From the material below, return exactly the lines starting at the one that holds "index mcp: (168, 127)" and ending at the one that holds "thumb ip: (464, 359)". Pictures stay out of the answer.

GIVEN RECORDS:
● ● ● ● ●
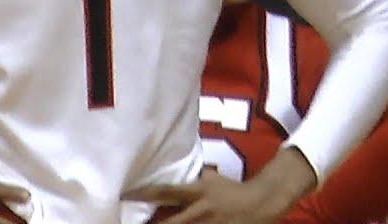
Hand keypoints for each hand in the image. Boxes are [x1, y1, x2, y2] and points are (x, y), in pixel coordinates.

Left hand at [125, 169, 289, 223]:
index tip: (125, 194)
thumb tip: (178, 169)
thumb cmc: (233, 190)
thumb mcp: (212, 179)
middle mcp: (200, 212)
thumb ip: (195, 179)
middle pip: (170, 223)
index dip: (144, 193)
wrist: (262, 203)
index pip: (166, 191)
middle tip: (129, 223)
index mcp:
● ● ● ● ●
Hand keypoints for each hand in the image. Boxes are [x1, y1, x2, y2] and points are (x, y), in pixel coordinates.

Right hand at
● ● ● ● ●
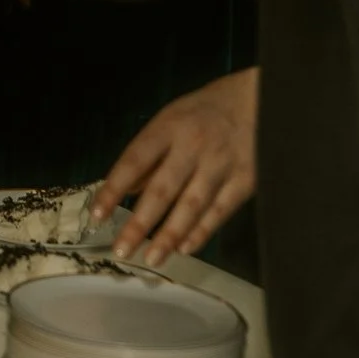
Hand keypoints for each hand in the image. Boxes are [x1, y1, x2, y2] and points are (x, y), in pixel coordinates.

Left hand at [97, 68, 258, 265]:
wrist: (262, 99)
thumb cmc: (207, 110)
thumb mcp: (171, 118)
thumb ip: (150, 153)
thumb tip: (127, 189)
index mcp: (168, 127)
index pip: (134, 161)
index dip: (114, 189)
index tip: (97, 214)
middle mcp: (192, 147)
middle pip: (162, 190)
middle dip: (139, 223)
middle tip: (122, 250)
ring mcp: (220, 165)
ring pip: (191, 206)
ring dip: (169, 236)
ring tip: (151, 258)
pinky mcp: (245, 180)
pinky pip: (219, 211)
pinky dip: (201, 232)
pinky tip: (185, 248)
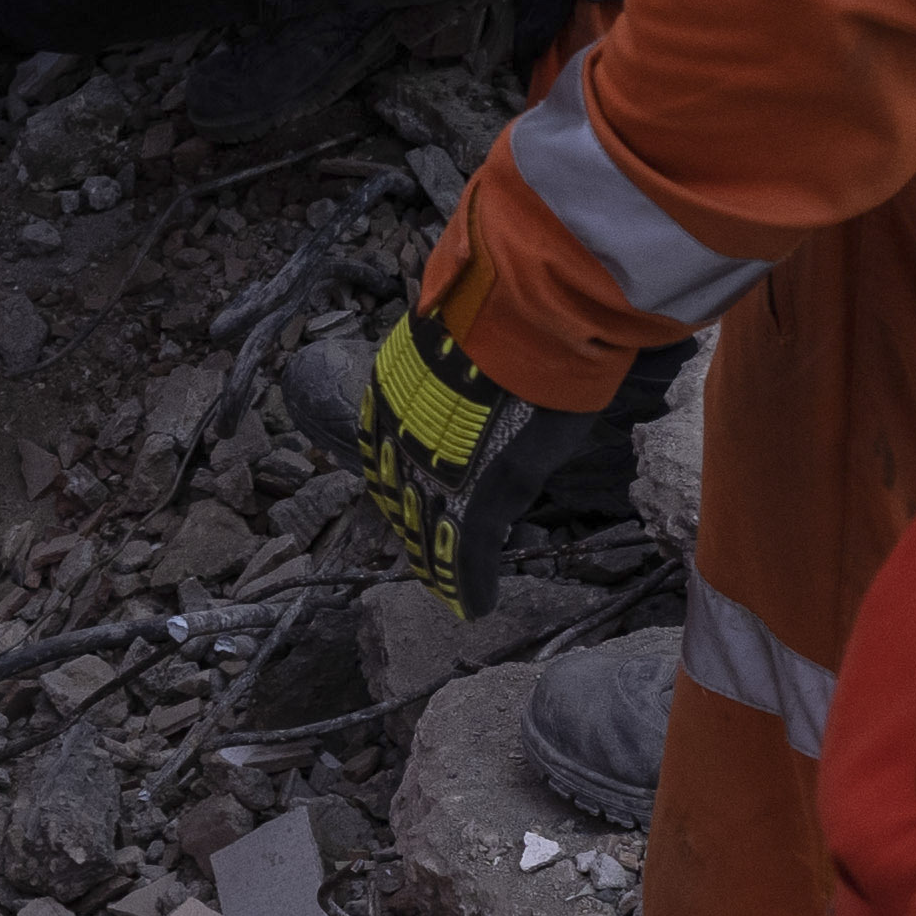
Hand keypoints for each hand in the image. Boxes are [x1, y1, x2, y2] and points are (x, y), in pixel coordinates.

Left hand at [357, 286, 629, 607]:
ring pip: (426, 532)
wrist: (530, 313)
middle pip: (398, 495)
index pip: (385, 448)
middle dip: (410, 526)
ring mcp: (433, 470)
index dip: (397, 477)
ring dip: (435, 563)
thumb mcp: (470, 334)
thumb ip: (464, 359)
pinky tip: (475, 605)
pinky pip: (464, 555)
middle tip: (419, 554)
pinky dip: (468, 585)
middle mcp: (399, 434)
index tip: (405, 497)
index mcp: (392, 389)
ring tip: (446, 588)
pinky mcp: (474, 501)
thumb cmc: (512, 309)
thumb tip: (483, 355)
● ● ● ● ●
RESPONSE AREA:
index mcp: (168, 127)
index pip: (134, 161)
index dip: (114, 189)
index tip: (97, 214)
middle mcp: (192, 147)
middle pip: (162, 190)
middle dip: (139, 223)
middle tip: (122, 250)
ring mcp: (220, 165)
ring pip: (191, 206)
ring dip: (169, 236)
ring tip: (151, 258)
pinky mcp: (245, 180)
pinky pip: (219, 211)
pinky dip: (201, 232)
pinky tip: (185, 248)
Hand keypoints for each hand in the image. Boxes are [x1, y1, x2, y2] and points are (x, y), in pixel coordinates.

Left hand at [357, 286, 629, 607]:
ring pip: (426, 532)
wrist: (530, 313)
middle pip: (398, 495)
index pip: (385, 448)
middle dip: (410, 526)
ring mcp: (433, 470)
index dip: (397, 477)
ring dip: (435, 563)
thumb mcp: (470, 334)
thumb ip: (464, 359)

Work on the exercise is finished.